We were walking home from a friend’s house late this afternoon, DS in the Ergo, DD beside me. She decides to run ahead, and is usually excellent at stopping at corners. There was an alley ahead, and I warned her to stop. Instead, she ran right across it. I was pissed, that kind of angry that comes from fear. She was, in typical preschooler fashion, laughing at me. This I’m used to and know it’s nothing personal, but a part of me felt she needed to understand the seriousness of this. So I said to her: “you remember Calvin [neighbourhood cat]? remember he got hit by a car and ‘broke into pieces’ [this was a term she used, so I thought I’d speak her language]? well if you got hit by a car you would also break into peices, that’s why it’s so important for you to stop at the corner”.

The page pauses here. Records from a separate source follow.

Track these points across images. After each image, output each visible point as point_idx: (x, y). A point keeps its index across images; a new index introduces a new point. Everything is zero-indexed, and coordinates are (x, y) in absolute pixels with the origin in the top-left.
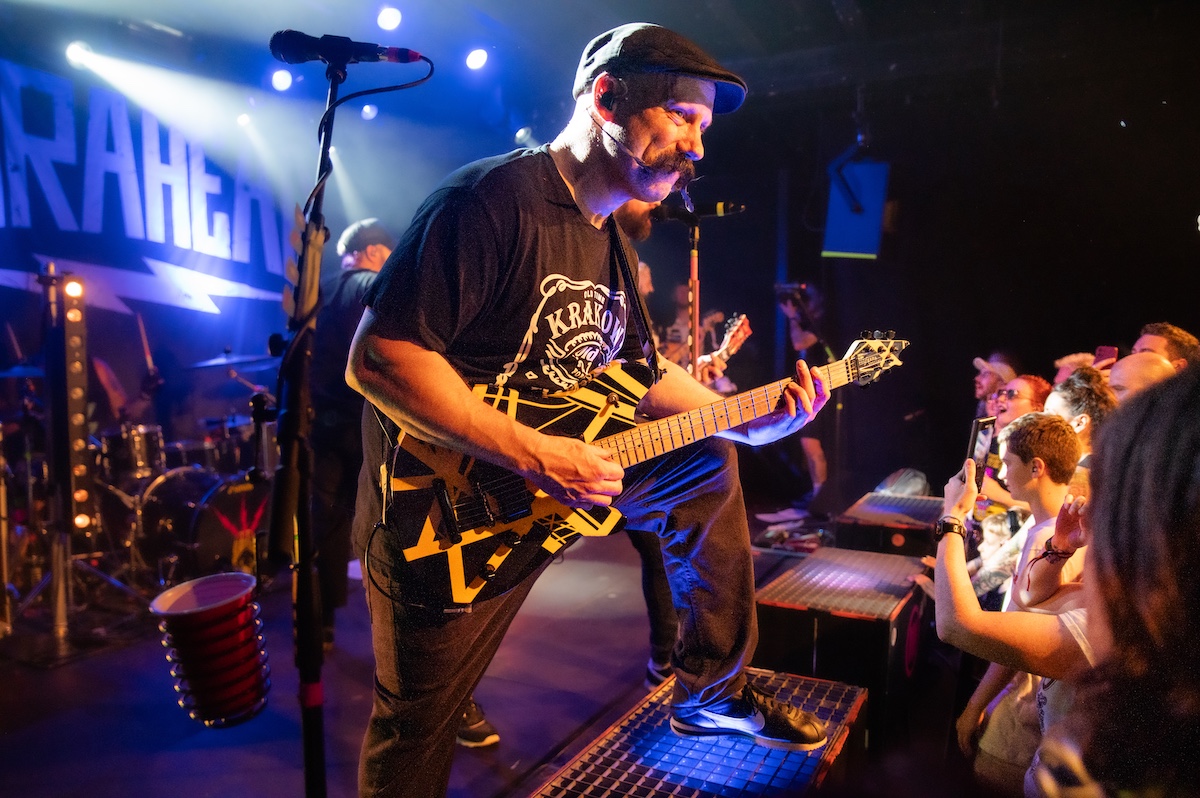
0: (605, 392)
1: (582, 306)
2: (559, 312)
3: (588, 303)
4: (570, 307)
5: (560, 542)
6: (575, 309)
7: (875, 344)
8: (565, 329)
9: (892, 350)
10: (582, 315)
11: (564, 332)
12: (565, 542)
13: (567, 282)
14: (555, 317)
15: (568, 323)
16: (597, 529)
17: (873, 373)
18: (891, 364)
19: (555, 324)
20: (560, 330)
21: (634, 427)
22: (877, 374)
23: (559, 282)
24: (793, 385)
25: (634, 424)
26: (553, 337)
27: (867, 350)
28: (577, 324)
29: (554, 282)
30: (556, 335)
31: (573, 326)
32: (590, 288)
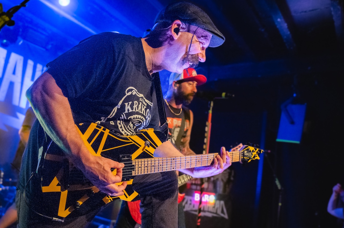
0: (145, 140)
1: (139, 104)
2: (130, 103)
3: (141, 103)
4: (135, 102)
5: (110, 199)
6: (136, 103)
7: (251, 148)
8: (131, 111)
9: (257, 152)
10: (138, 107)
11: (129, 112)
12: (112, 200)
13: (136, 92)
14: (128, 104)
15: (132, 109)
16: (127, 197)
17: (249, 160)
18: (256, 158)
19: (128, 107)
20: (128, 110)
21: (153, 157)
22: (250, 160)
23: (134, 91)
24: (219, 157)
25: (153, 156)
26: (125, 112)
27: (248, 150)
28: (135, 109)
29: (131, 90)
30: (126, 112)
31: (134, 110)
32: (142, 98)
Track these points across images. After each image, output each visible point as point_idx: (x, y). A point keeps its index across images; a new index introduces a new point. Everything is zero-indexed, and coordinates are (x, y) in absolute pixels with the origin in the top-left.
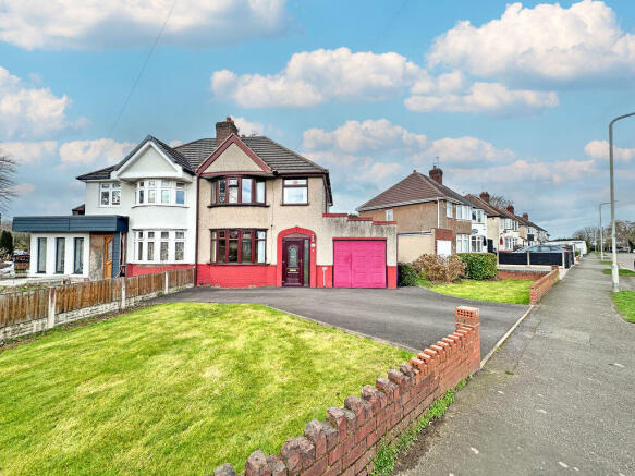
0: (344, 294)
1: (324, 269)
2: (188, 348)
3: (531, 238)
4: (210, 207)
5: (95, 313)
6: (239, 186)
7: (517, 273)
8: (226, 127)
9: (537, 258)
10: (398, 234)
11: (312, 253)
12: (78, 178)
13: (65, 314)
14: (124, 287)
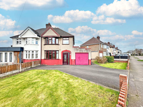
0: (78, 67)
1: (73, 60)
2: (35, 86)
3: (119, 52)
4: (44, 45)
5: (12, 73)
6: (51, 39)
7: (119, 61)
8: (48, 25)
9: (122, 57)
10: (91, 52)
11: (70, 56)
12: (11, 37)
13: (2, 74)
14: (21, 66)
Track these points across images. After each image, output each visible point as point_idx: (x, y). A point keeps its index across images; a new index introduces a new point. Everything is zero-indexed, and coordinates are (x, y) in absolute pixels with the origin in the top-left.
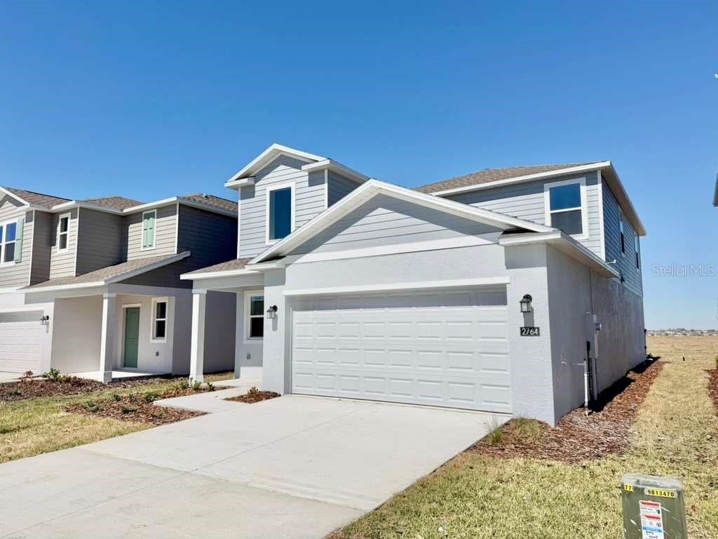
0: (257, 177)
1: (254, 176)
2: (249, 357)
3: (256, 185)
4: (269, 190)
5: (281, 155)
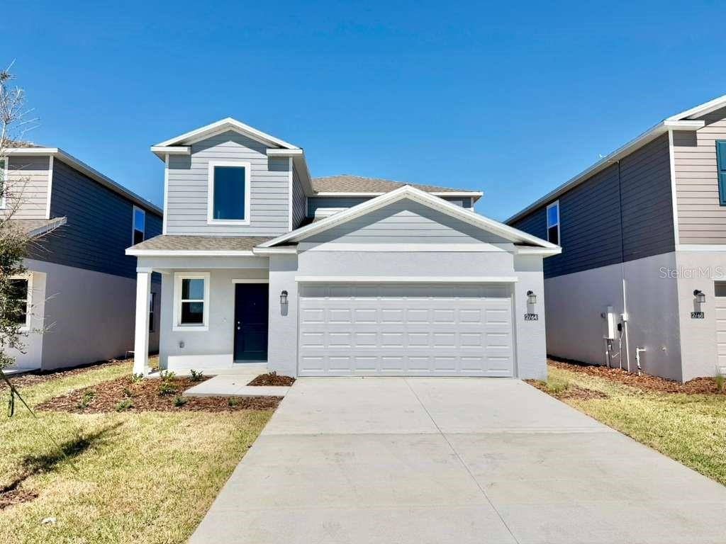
0: (195, 148)
1: (191, 146)
2: (181, 345)
3: (192, 156)
4: (212, 165)
5: (231, 131)
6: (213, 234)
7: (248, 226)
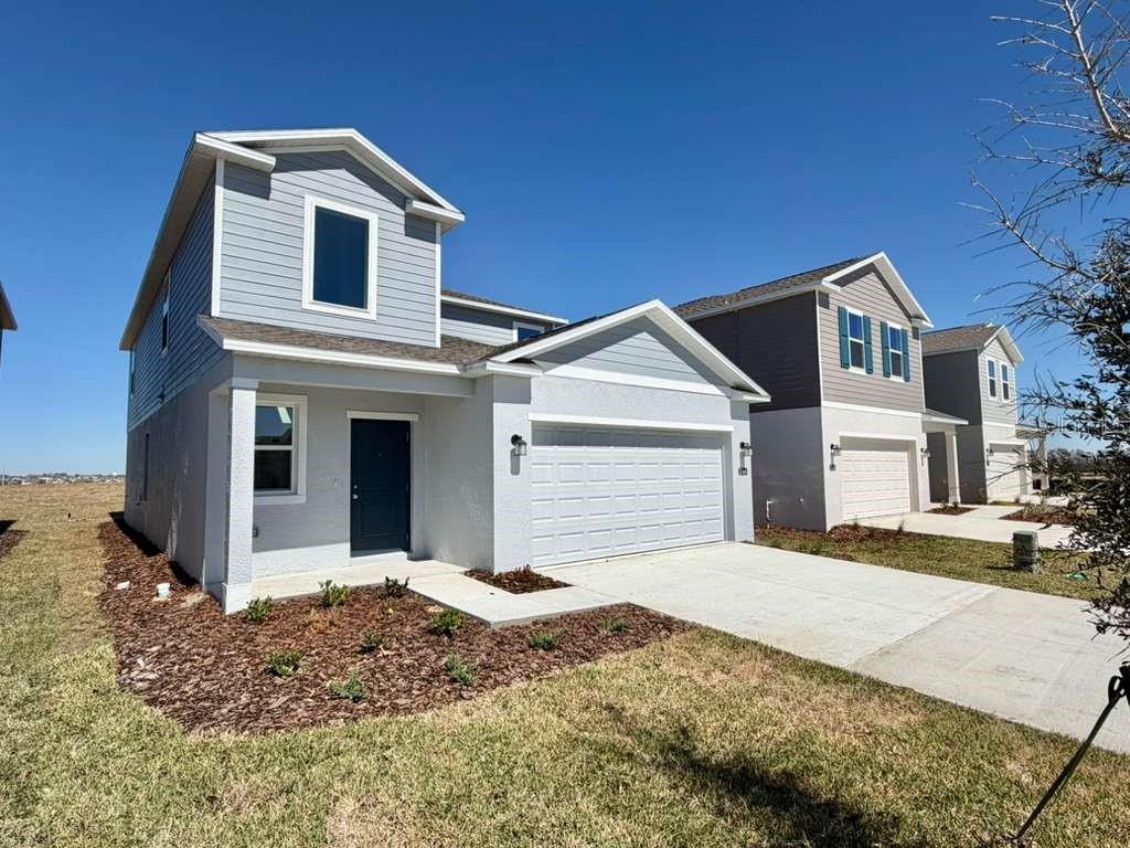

Well, she broke down crying and started saying “I’ll never pretend anything ever!”. At first I thought she was just tired from a long playdate, and bringing up a recurring issue we have where she wants to tell others what to pretend…but she was getting pretty hysterical. I held her and tried to hear what she was saying, and this is a few of the things she got out while crying:
“I’ll never pretend anything ever when I’m dead”
“My friends will miss me if I’m dead”
“I’ll never see my friends and I will miss them”
“You hurt my feelings mama!” [euphimism for ‘scared’]
Well, I was floored. Absolutely floored. It was heartwrenching to hear a 3.5 year old “getting” the concept of death. Part of me felt guilty as hell for scaring her so much, but part of me was amazed at these things. This was definitely a first for us. I’d tried to discuss Calvin with her before – Calvin was a local cat who liked to sit on the corner in front of his home and greet passers by. Many people knew him, and one sad day we found a sign posted saying Calvin had been killed by a car. There was a pile of flowers and letters from neighbours. I had to try and explain to DD what happened without scaring her, and thought it had gone okay (this was several months ago) and she had described it as Calvin “breaking into peices” and wondered why nobody had put him back together again. At the time, I didn’t think she had fully grasped the concept.
Today, I’d deliberately not mentioned “dead” – I didn’t want to freak her out too much, but I underestimated her conception of what had happened to Calvin. I know that I can’t sheild her from this stuff, and it was good for her to get it out. I carried her home and comforted her, but fought back the desire to “make it better”. It’s hard to describe how I felt, but part sad and part fascinated comes close.
Anyways, it was just one of those moments that felt very powerful and important, and I wanted to write it down.